By Fiona Ortiz and Karen Pierog
SPRINGFIELD/CHICAGO, Illinois (Reuters) - Illinois blew through a budget deadline this week, and now the state faces court battles over spending and a political standoff between rookie Republican Governor Bruce Rauner and veteran Democratic House Speaker Michael Madigan, who has dominated state politics for three decades.
Rauner said he can soften the impact of a looming government shutdown and continue paying state workers on time and in full. Democrats said there are strict limits on what the governor can spend without a budget that has been approved.
Lawmakers and political observers said the delay and confusion, if it drags on, could take a toll on the business climate and hurt Illinois' credit ratings, which are already lower than any other state's.
"I've been through overtime sessions before, but this is such a different dynamic," said Democratic State Representative Elaine Nekritz, who has been in office since 2003. "We are fighting over things that are not budget related, so I don't know what breaks that logjam."
In the state capital of Springfield, a confused attorney general and comptroller have asked a judge to clarify what can and cannot be paid without a budget. The American Civil Liberties Union obtained judicial orders compelling the state to keep funding programs for people with disabilities.
Rauner, a former private equity investor who has been governor since January, has said he will not entertain any revenue increases until the legislature passes his proposed "reform agenda" including tort reform, a local property-tax freeze and reductions in workers' compensation coverage.
This week, Madigan and other Democratic leaders invited speakers representing hospitals, transportation and social services agencies to testify before the General Assembly about the likely impact of a shutdown. The health officials warned that without budget appropriations, they cannot get matching federal funds for Medicaid, a health program for low-income people. This would put services at risk.
Members of Rauner's cabinet refused legislative requests to testify in the House chamber.
Madigan, Democratic House Speaker for 30 of the last 32 years, is known for his persistence.
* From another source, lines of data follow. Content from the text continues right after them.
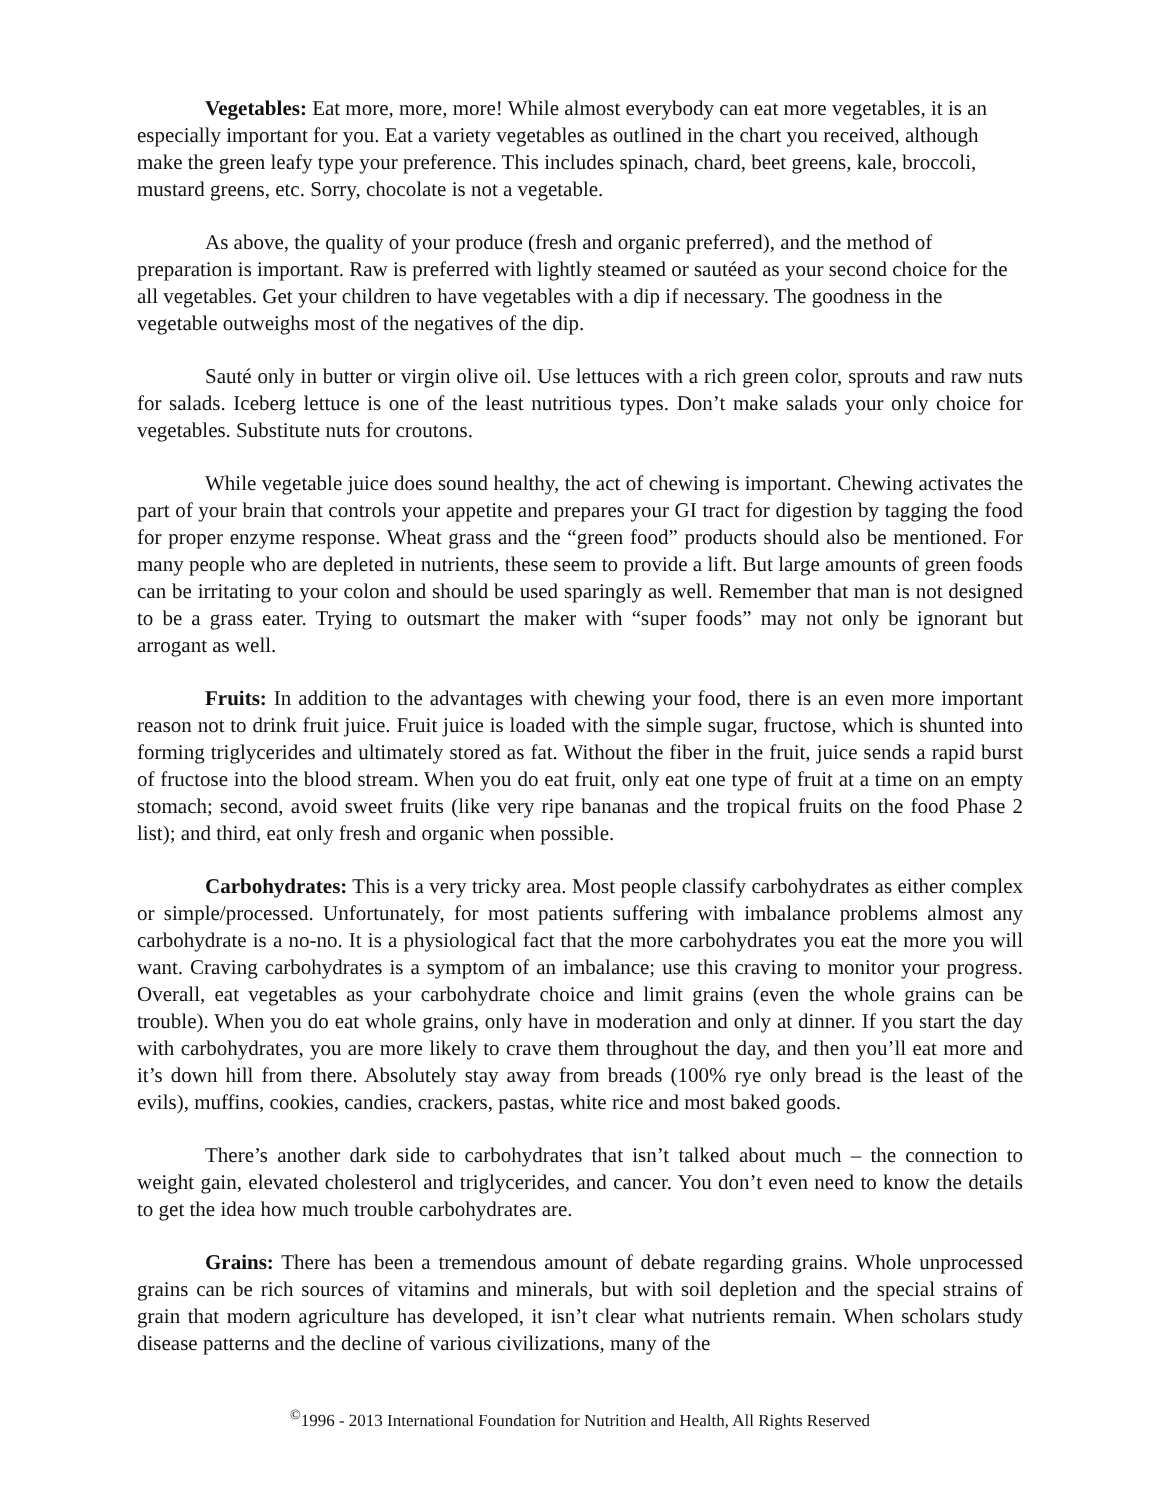Vegetables: Eat more, more, more! While almost everybody can eat more vegetables, it is an especially important for you. Eat a variety vegetables as outlined in the chart you received, although make the green leafy type your preference. This includes spinach, chard, beet greens, kale, broccoli, mustard greens, etc. Sorry, chocolate is not a vegetable.
As above, the quality of your produce (fresh and organic preferred), and the method of preparation is important. Raw is preferred with lightly steamed or sautéed as your second choice for the all vegetables. Get your children to have vegetables with a dip if necessary. The goodness in the vegetable outweighs most of the negatives of the dip.
Sauté only in butter or virgin olive oil. Use lettuces with a rich green color, sprouts and raw nuts for salads. Iceberg lettuce is one of the least nutritious types. Don’t make salads your only choice for vegetables. Substitute nuts for croutons.
While vegetable juice does sound healthy, the act of chewing is important. Chewing activates the part of your brain that controls your appetite and prepares your GI tract for digestion by tagging the food for proper enzyme response. Wheat grass and the “green food” products should also be mentioned. For many people who are depleted in nutrients, these seem to provide a lift. But large amounts of green foods can be irritating to your colon and should be used sparingly as well. Remember that man is not designed to be a grass eater. Trying to outsmart the maker with “super foods” may not only be ignorant but arrogant as well.
Fruits: In addition to the advantages with chewing your food, there is an even more important reason not to drink fruit juice. Fruit juice is loaded with the simple sugar, fructose, which is shunted into forming triglycerides and ultimately stored as fat. Without the fiber in the fruit, juice sends a rapid burst of fructose into the blood stream. When you do eat fruit, only eat one type of fruit at a time on an empty stomach; second, avoid sweet fruits (like very ripe bananas and the tropical fruits on the food Phase 2 list); and third, eat only fresh and organic when possible.
Carbohydrates: This is a very tricky area. Most people classify carbohydrates as either complex or simple/processed. Unfortunately, for most patients suffering with imbalance problems almost any carbohydrate is a no-no. It is a physiological fact that the more carbohydrates you eat the more you will want. Craving carbohydrates is a symptom of an imbalance; use this craving to monitor your progress. Overall, eat vegetables as your carbohydrate choice and limit grains (even the whole grains can be trouble). When you do eat whole grains, only have in moderation and only at dinner. If you start the day with carbohydrates, you are more likely to crave them throughout the day, and then you’ll eat more and it’s down hill from there. Absolutely stay away from breads (100% rye only bread is the least of the evils), muffins, cookies, candies, crackers, pastas, white rice and most baked goods.
There’s another dark side to carbohydrates that isn’t talked about much – the connection to weight gain, elevated cholesterol and triglycerides, and cancer. You don’t even need to know the details to get the idea how much trouble carbohydrates are.
Grains: There has been a tremendous amount of debate regarding grains. Whole unprocessed grains can be rich sources of vitamins and minerals, but with soil depletion and the special strains of grain that modern agriculture has developed, it isn’t clear what nutrients remain. When scholars study disease patterns and the decline of various civilizations, many of the
<sup>©</sup>1996 - 2013 International Foundation for Nutrition and Health, All Rights Reserved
But political insiders cautioned that he could surprise with a sudden deal, as he has done in past years with pieces of major legislation, including pension reform.
Lawmakers on both sides of the aisle said they were bracing for a government shutdown. Each side blamed political rivals.
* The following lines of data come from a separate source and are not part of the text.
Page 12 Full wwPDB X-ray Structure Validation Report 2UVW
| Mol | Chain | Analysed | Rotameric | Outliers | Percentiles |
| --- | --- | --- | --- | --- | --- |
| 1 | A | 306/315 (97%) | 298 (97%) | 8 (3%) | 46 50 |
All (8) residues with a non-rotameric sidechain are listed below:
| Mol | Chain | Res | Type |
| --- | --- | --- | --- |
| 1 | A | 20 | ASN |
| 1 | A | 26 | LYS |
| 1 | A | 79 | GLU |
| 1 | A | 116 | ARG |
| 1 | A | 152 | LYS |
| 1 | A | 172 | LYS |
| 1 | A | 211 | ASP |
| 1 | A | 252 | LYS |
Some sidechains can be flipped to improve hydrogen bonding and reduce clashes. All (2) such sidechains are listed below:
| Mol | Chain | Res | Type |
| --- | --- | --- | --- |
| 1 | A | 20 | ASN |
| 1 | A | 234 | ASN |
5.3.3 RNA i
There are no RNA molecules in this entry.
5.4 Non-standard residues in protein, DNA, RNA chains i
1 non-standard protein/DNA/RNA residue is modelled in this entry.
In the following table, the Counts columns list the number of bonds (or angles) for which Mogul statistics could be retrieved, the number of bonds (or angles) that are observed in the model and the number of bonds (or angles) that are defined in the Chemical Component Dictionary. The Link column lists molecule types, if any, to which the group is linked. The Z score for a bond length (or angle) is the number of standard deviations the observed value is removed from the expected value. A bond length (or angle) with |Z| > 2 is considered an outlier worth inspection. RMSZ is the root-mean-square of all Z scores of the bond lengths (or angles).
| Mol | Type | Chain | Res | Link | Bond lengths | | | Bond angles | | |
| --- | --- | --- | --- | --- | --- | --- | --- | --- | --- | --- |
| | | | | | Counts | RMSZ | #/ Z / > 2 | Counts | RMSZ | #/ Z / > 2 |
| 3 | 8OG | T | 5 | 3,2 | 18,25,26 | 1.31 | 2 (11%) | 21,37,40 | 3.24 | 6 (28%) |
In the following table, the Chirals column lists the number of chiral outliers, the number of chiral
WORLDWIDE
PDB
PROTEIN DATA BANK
"The speaker is used to having his own way and I don't think he's going to give in any time soon, so unfortunately the near-term prospect is a shutdown of state government for a while," said Republican State Senator Matt Murphy.
AN IDEOLOGICAL BATTLE
Madigan has called Rauner's agenda "extreme" and used the term repeatedly in a press conference Tuesday.
Rauner vetoed a budget passed by the Democrat-controlled General Assembly in May, saying it violated the state constitution's balanced-budget requirement because spending outstripped revenue by $4 billion.
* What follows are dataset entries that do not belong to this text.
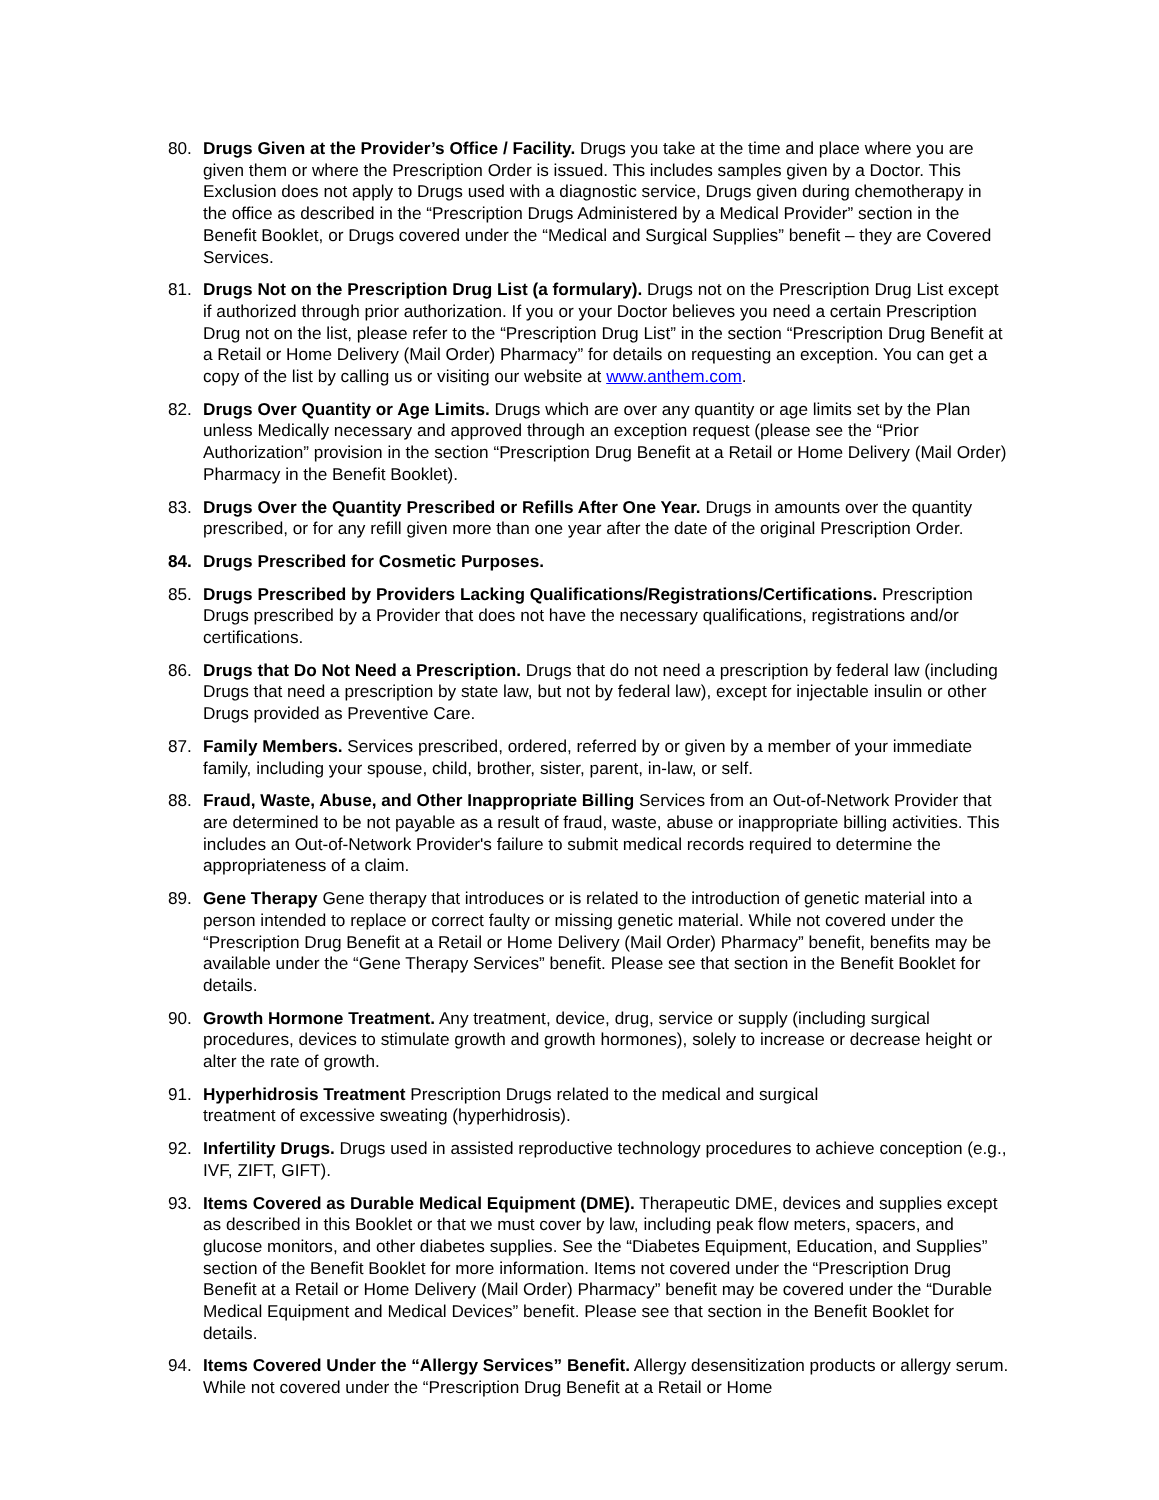80. Drugs Given at the Provider’s Office / Facility. Drugs you take at the time and place where you are given them or where the Prescription Order is issued. This includes samples given by a Doctor. This Exclusion does not apply to Drugs used with a diagnostic service, Drugs given during chemotherapy in the office as described in the “Prescription Drugs Administered by a Medical Provider” section in the Benefit Booklet, or Drugs covered under the “Medical and Surgical Supplies” benefit – they are Covered Services.
81. Drugs Not on the Prescription Drug List (a formulary). Drugs not on the Prescription Drug List except if authorized through prior authorization. If you or your Doctor believes you need a certain Prescription Drug not on the list, please refer to the “Prescription Drug List” in the section “Prescription Drug Benefit at a Retail or Home Delivery (Mail Order) Pharmacy” for details on requesting an exception. You can get a copy of the list by calling us or visiting our website at www.anthem.com.
82. Drugs Over Quantity or Age Limits. Drugs which are over any quantity or age limits set by the Plan unless Medically necessary and approved through an exception request (please see the “Prior Authorization” provision in the section “Prescription Drug Benefit at a Retail or Home Delivery (Mail Order) Pharmacy in the Benefit Booklet).
83. Drugs Over the Quantity Prescribed or Refills After One Year. Drugs in amounts over the quantity prescribed, or for any refill given more than one year after the date of the original Prescription Order.
84. Drugs Prescribed for Cosmetic Purposes.
85. Drugs Prescribed by Providers Lacking Qualifications/Registrations/Certifications. Prescription Drugs prescribed by a Provider that does not have the necessary qualifications, registrations and/or certifications.
86. Drugs that Do Not Need a Prescription. Drugs that do not need a prescription by federal law (including Drugs that need a prescription by state law, but not by federal law), except for injectable insulin or other Drugs provided as Preventive Care.
87. Family Members. Services prescribed, ordered, referred by or given by a member of your immediate family, including your spouse, child, brother, sister, parent, in-law, or self.
88. Fraud, Waste, Abuse, and Other Inappropriate Billing Services from an Out-of-Network Provider that are determined to be not payable as a result of fraud, waste, abuse or inappropriate billing activities. This includes an Out-of-Network Provider's failure to submit medical records required to determine the appropriateness of a claim.
89. Gene Therapy Gene therapy that introduces or is related to the introduction of genetic material into a person intended to replace or correct faulty or missing genetic material. While not covered under the “Prescription Drug Benefit at a Retail or Home Delivery (Mail Order) Pharmacy” benefit, benefits may be available under the “Gene Therapy Services” benefit. Please see that section in the Benefit Booklet for details.
90. Growth Hormone Treatment. Any treatment, device, drug, service or supply (including surgical procedures, devices to stimulate growth and growth hormones), solely to increase or decrease height or alter the rate of growth.
91. Hyperhidrosis Treatment Prescription Drugs related to the medical and surgical
treatment of excessive sweating (hyperhidrosis).
92. Infertility Drugs. Drugs used in assisted reproductive technology procedures to achieve conception (e.g., IVF, ZIFT, GIFT).
93. Items Covered as Durable Medical Equipment (DME). Therapeutic DME, devices and supplies except as described in this Booklet or that we must cover by law, including peak flow meters, spacers, and glucose monitors, and other diabetes supplies. See the “Diabetes Equipment, Education, and Supplies” section of the Benefit Booklet for more information. Items not covered under the “Prescription Drug Benefit at a Retail or Home Delivery (Mail Order) Pharmacy” benefit may be covered under the “Durable Medical Equipment and Medical Devices” benefit. Please see that section in the Benefit Booklet for details.
94. Items Covered Under the “Allergy Services” Benefit. Allergy desensitization products or allergy serum. While not covered under the “Prescription Drug Benefit at a Retail or Home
The fight has gotten personal. Rauner last month began running television advertisements blaming Madigan for the budget impasse, drawing on a $4.25 million fund put together by himself and real estate mogul Sam Zell.
Lawmakers said they did not see any sign of compromise.
"This is about a power struggle, I guess. The governor's boss and he's got the money to prove it. That's not responsible government," said state Senator David Koehler, a Peoria Democrat.
Democrats could take up an emergency one-month spending plan for a final vote next week. However, Rauner has signaled he would veto such a measure. To override a veto, Democrats would almost certainly have to get all 71 of their members to the floor to vote as a block.
Lawmakers and political observers say if the battle were only about the budget, it would have been solved by now.
"In the past it was over things like should we put this much money in this pot or that pot. There was never any of this other ideological stuff," said Charlie Wheeler, director of the Public Affairs Reporting program at the University of Illinois at Springfield.
"Rauner has a bottom line of being anti-union... and that goes against a core belief of the Democratic Party, so those kind of things aren't negotiable," Wheeler said.